___ READING PASSAGE

# Vermeer Baler Loose Belts



## yamaharider28 (Sep 8, 2014)

Ok I was rolling some hay today and noticed that the hay was bunching up between the belts so I got out and felt the belts were really loose. I have a 504i vemeer baler. It has hydro tension. What could have caused this issue? It has the 2 large springs on the side on the baler. Any help will be appreciated because I have about 40 acres that i need to get rolled tomorrow.

Thanks


----------



## E220 (Feb 10, 2016)

Do the belts turn when the baler is empty? They should be loose enough that they just so turn. If they don't turn with an empty chamber you may have a bearing going out so check the bearings first. Next, shut the tailgate and run the baler empty for a few minutes to equalize the belts. Then measure the little springs on the end of the big springs. They should measure 4.5" to 5.25", preferably right at 5".

Are the belts loose while there is a bale in the chamber? If they are loose with a full bale and the gauge shows pressure, that indicates poor bale shape. Adjust your rake.

If your bales look good, then maybe your belt length is uneven.

If everything looks ok and the belts turn with an empty chamber, don't worry about it. The I balers had a toggle roller to slacken the belts even more than a standard Vermeer baler so the belts will feel looser on an empty chamber when compared to some of the competition.


----------

______
___ SUPPLIED RECORDS

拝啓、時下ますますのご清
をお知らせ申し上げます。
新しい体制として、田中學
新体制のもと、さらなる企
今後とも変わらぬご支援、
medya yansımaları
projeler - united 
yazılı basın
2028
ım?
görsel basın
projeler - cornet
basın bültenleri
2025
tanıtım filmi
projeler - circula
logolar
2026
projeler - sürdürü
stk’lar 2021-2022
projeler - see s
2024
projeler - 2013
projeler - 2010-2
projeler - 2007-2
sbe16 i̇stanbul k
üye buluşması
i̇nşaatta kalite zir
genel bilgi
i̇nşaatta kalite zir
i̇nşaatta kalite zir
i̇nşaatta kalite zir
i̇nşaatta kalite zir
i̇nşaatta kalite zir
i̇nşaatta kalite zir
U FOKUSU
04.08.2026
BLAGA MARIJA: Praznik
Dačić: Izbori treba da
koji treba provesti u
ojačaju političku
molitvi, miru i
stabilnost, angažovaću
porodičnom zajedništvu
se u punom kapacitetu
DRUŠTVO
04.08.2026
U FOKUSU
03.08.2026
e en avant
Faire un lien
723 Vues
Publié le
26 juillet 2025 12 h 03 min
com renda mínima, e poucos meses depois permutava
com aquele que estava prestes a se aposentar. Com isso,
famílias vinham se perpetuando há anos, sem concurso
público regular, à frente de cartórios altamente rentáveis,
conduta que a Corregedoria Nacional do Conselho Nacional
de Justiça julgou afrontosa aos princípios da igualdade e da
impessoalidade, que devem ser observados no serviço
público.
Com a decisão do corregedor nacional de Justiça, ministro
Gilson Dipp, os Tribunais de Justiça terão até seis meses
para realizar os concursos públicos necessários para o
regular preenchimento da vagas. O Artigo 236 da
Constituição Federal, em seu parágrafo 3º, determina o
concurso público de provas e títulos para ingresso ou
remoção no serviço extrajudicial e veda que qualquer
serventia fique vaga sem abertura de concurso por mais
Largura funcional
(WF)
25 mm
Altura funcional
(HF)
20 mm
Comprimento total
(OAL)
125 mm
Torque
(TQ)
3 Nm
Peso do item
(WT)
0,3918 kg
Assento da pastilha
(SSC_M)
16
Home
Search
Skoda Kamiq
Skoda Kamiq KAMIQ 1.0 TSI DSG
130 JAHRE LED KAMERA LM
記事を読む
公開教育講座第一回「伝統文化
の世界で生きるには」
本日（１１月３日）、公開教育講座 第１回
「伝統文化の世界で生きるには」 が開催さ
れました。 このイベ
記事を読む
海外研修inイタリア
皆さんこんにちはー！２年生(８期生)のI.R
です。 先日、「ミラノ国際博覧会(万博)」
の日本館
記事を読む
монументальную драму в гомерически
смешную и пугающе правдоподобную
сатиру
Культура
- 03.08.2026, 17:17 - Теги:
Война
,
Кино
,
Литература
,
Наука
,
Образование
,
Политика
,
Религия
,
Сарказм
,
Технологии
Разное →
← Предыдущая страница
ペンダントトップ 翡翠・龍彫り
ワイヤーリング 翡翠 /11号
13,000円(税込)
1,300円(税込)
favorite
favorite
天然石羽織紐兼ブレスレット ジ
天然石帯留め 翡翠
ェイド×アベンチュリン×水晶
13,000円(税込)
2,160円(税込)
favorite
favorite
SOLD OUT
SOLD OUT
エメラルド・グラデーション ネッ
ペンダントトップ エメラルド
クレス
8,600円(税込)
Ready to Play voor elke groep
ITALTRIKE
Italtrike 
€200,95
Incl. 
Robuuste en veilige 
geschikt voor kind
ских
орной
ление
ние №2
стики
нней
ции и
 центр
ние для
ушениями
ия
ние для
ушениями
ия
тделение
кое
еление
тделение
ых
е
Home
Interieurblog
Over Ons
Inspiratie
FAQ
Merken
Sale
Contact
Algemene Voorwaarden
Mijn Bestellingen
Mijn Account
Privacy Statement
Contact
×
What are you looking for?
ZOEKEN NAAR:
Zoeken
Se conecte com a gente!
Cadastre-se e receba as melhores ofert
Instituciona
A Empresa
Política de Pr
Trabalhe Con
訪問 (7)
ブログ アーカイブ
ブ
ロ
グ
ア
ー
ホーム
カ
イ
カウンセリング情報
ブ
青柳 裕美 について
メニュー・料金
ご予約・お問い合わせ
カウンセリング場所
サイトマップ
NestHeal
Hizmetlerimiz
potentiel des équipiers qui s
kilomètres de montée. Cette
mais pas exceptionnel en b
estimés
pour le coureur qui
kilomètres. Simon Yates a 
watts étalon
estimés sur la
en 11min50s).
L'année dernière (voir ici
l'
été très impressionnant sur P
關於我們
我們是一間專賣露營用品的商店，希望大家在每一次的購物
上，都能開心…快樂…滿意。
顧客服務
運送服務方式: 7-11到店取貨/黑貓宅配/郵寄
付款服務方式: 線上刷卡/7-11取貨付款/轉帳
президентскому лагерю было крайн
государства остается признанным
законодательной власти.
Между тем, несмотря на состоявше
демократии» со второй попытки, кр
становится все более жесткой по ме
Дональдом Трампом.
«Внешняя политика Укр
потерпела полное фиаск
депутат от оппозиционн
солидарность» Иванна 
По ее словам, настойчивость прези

______

■ WHAT IS NEEDED:
Retype the passage from the forum thread on loose Vermeer baler belts, from "Ok I was rolling" up to and including "get rolled tomorrow.".

■ WRITTEN SOLUTION:
Ok I was rolling some hay today and noticed that the hay was bunching up between the belts so I got out and felt the belts were really loose. I have a 504i vemeer baler. It has hydro tension. What could have caused this issue? It has the 2 large springs on the side on the baler. Any help will be appreciated because I have about 40 acres that i need to get rolled tomorrow.